Give back each of the following lines verbatim, leaving out the pictures.

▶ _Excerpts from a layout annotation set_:

_ _ _

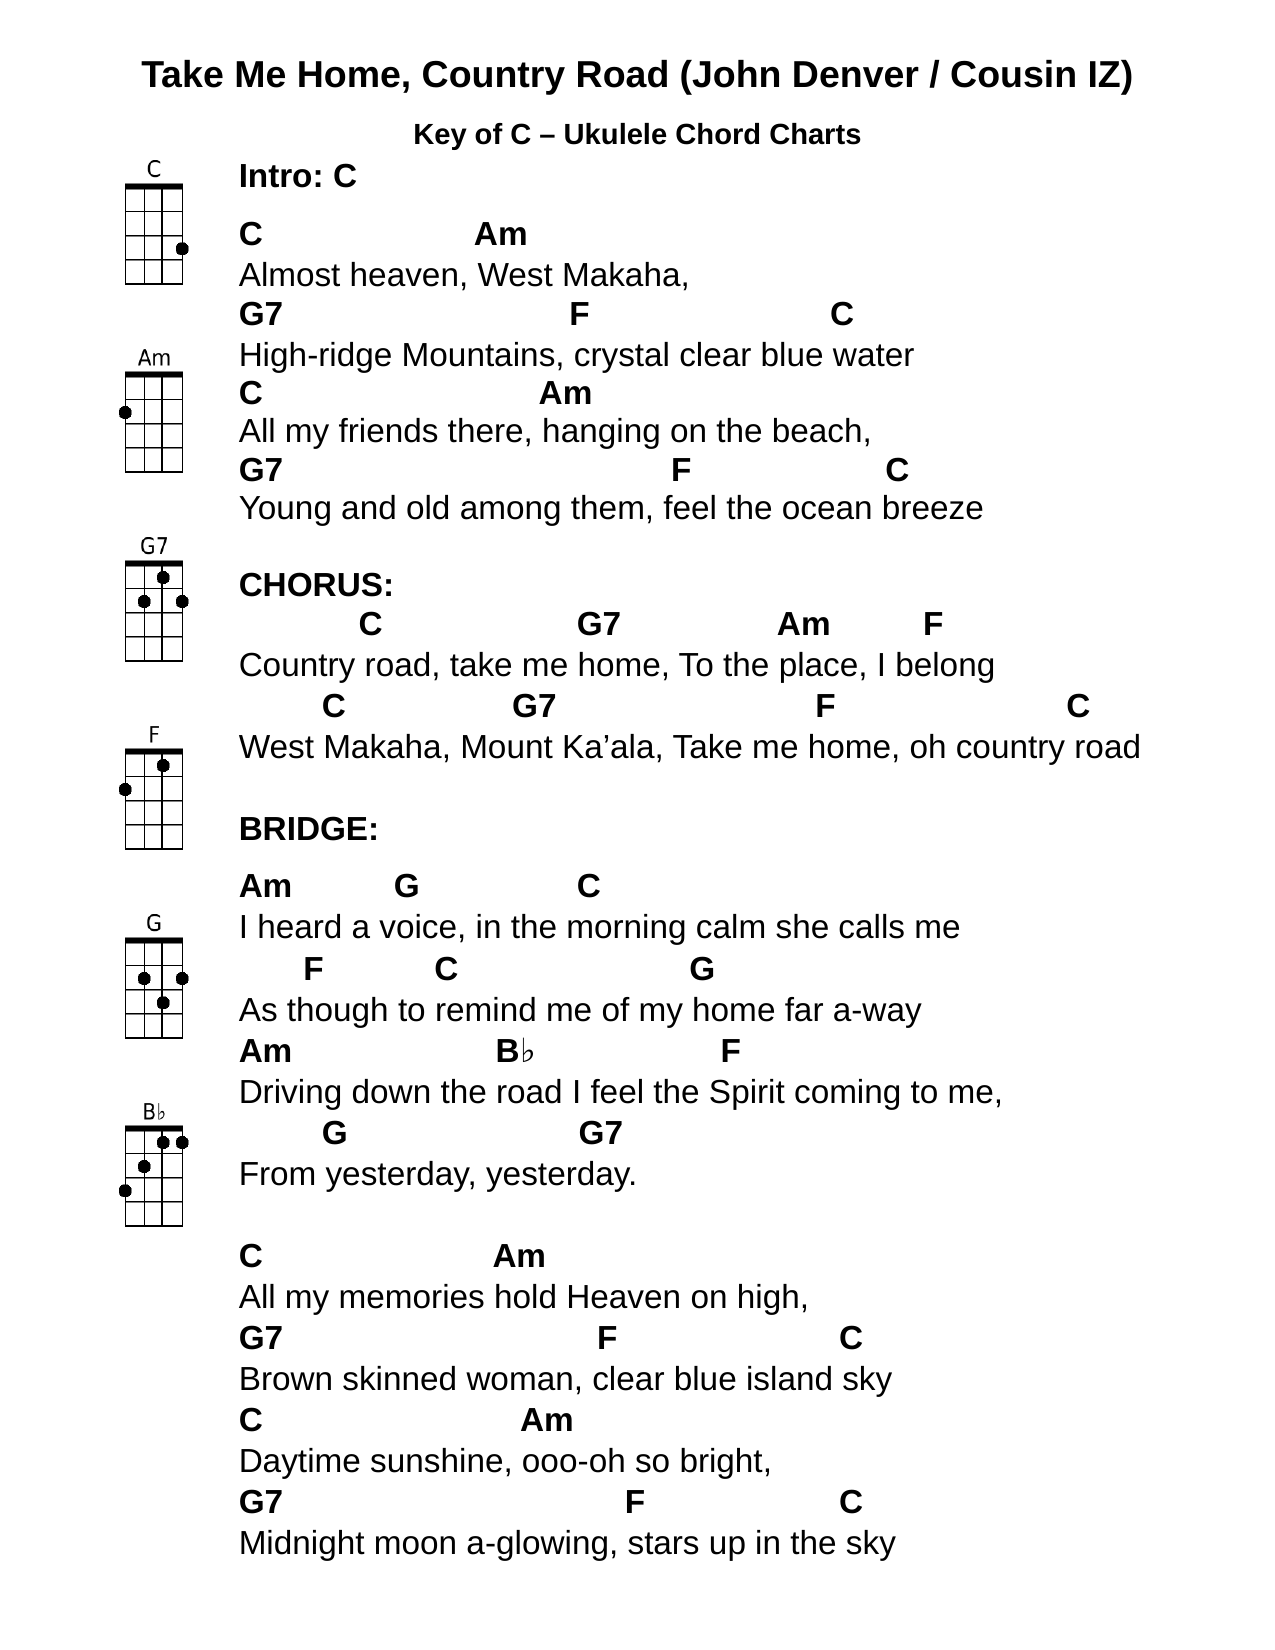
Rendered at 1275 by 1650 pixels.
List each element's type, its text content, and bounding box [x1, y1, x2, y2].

text Key of C – Ukulele Chord Charts [75, 117, 1200, 151]
picture [97, 910, 210, 1061]
picture [97, 156, 210, 307]
picture [97, 345, 210, 495]
picture [97, 533, 210, 684]
subtitle Take Me Home, Country Road (John Denver / Cousin IZ) [75, 52, 1200, 96]
picture [97, 1098, 210, 1249]
table_header [75, 151, 233, 1567]
table_header Intro: C C Am Almost heaven, West Makaha, G7 F C High-ridge Mountains, crystal clear blue water C Am All my friends there, hanging on the beach, G7 F C Young and old among them, feel the ocean breeze CHORUS: C G7 Am F Country road, take me home, To the place, I belong C G7 F C West Makaha, Mount Ka’ala, Take me home, oh country road BRIDGE: Am G C I heard a voice, in the morning calm she calls me F C G As though to remind me of my home far a-way Am B♭ F Driving down the road I feel the Spirit coming to me, G G7 From yesterday, yesterday. C Am All my memories hold Heaven on high, G7 F C Brown skinned woman, clear blue island sky C Am Daytime sunshine, ooo-oh so bright, G7 F C Midnight moon a-glowing, stars up in the sky [233, 151, 1200, 1567]
picture [97, 721, 210, 872]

_ _ _

▶ _Completed task_:
Rendered at 1275 by 1650 pixels.
List each element's type, its text content, and bounding box [x1, y1, x2, y2].

text Key of C – Ukulele Chord Charts [75, 117, 1200, 151]
picture [97, 910, 210, 1061]
picture [97, 156, 210, 307]
picture [97, 345, 210, 495]
picture [97, 533, 210, 684]
subtitle Take Me Home, Country Road (John Denver / Cousin IZ) [75, 52, 1200, 96]
picture [97, 1098, 210, 1249]
table_header [75, 151, 233, 1567]
table_header Intro: C C Am Almost heaven, West Makaha, G7 F C High-ridge Mountains, crystal clear blue water C Am All my friends there, hanging on the beach, G7 F C Young and old among them, feel the ocean breeze CHORUS: C G7 Am F Country road, take me home, To the place, I belong C G7 F C West Makaha, Mount Ka’ala, Take me home, oh country road BRIDGE: Am G C I heard a voice, in the morning calm she calls me F C G As though to remind me of my home far a-way Am B♭ F Driving down the road I feel the Spirit coming to me, G G7 From yesterday, yesterday. C Am All my memories hold Heaven on high, G7 F C Brown skinned woman, clear blue island sky C Am Daytime sunshine, ooo-oh so bright, G7 F C Midnight moon a-glowing, stars up in the sky [233, 151, 1200, 1567]
picture [97, 721, 210, 872]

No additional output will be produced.